NEW YORK (Reuters) – Two-year Treasury yields hit 4% on Wednesday for the first time since 2007 before the Federal Reserve is expected to hike interest rates by another 75 basis points and indicate further rates are likely as it battles soaring inflation.

Yields have increased this week as investors bet that the Fed will adopt a more hawkish tone and signal that it plans to keep rates high and monetary policy restrictive.

Fed Chairman Jerome Powell is also expected to maintain that the U.S. central bank remains committed to hiking rates even if growth starts to waver.
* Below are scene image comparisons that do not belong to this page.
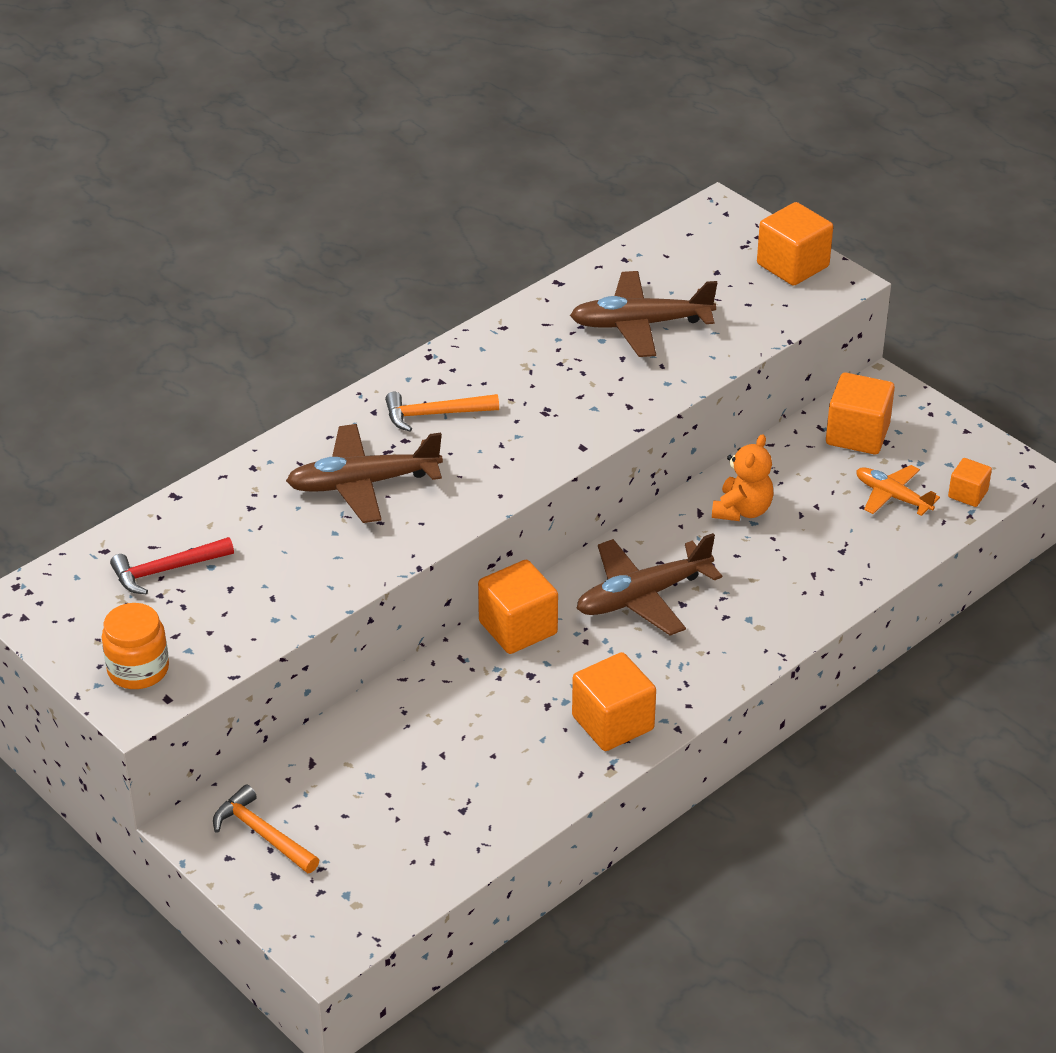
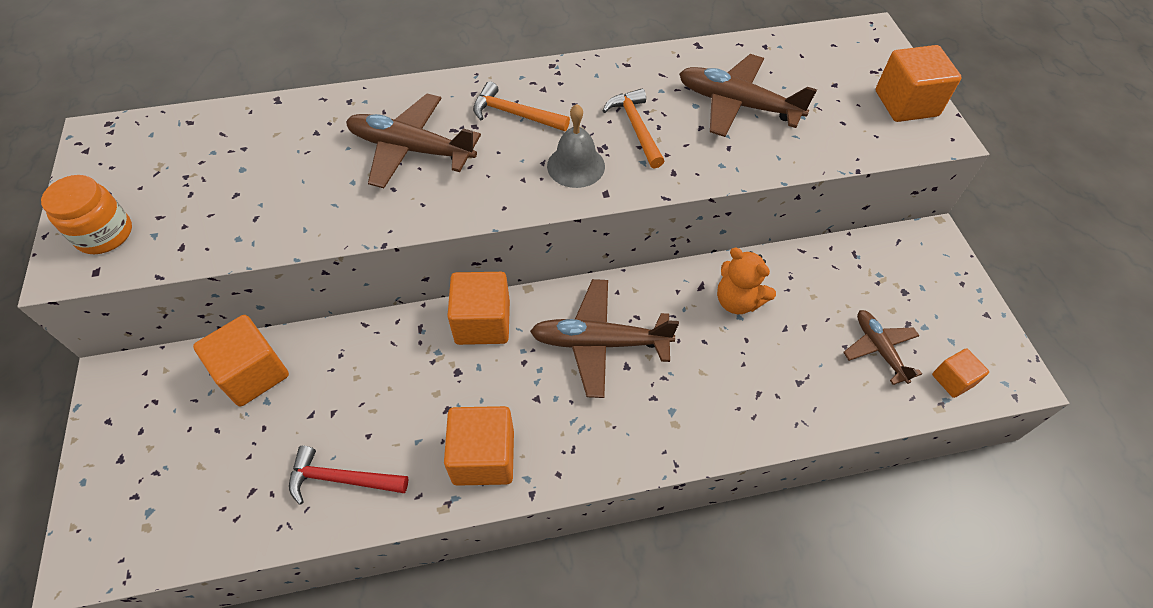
camera: 30 degrees right, 15 degrees up
(166, 570) = (210, 158): red hammer -> red hammer (341, 479)
(262, 834) = (148, 413): orange hammer -> orange hammer (636, 128)
(535, 435) = (576, 166): none -> grey bell
(742, 510) = (737, 301): orange teddy bear -> orange teddy bear turned 75 degrees clockwise
(857, 434) = (883, 274): orange cube -> orange cube (253, 373)
(892, 496) = (879, 349): orange plane -> brown plane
“He’s really trying everything he can to make sure that the market understands his commitment to bringing inflation down and this idea that they’re not going to take their foot off the gas at the first sign that the economy is weakening,” said Thomas Simons, a money market economist at Jefferies in New York.

Two-year yields reached 4.008%, the highest since October 2007. Benchmark 10-year note yields were last at 3.557%, after reaching 3.604% on Tuesday, the highest since April 2011.

The closely watched yield curve between two-year and 10-year yields was at minus 45 basis points.

Real yields, which adjust for expected inflation, also dipped on Wednesday.

Five-year yields on Treasury Inflation-Protected Securities (TIPS) fell to 1.303%, from a high of a 1.323% on Tuesday, which was the highest since August 2009. 10-year TIPS yields fell to 1.170%, from 1.219% on Tuesday, the highest since February 2011.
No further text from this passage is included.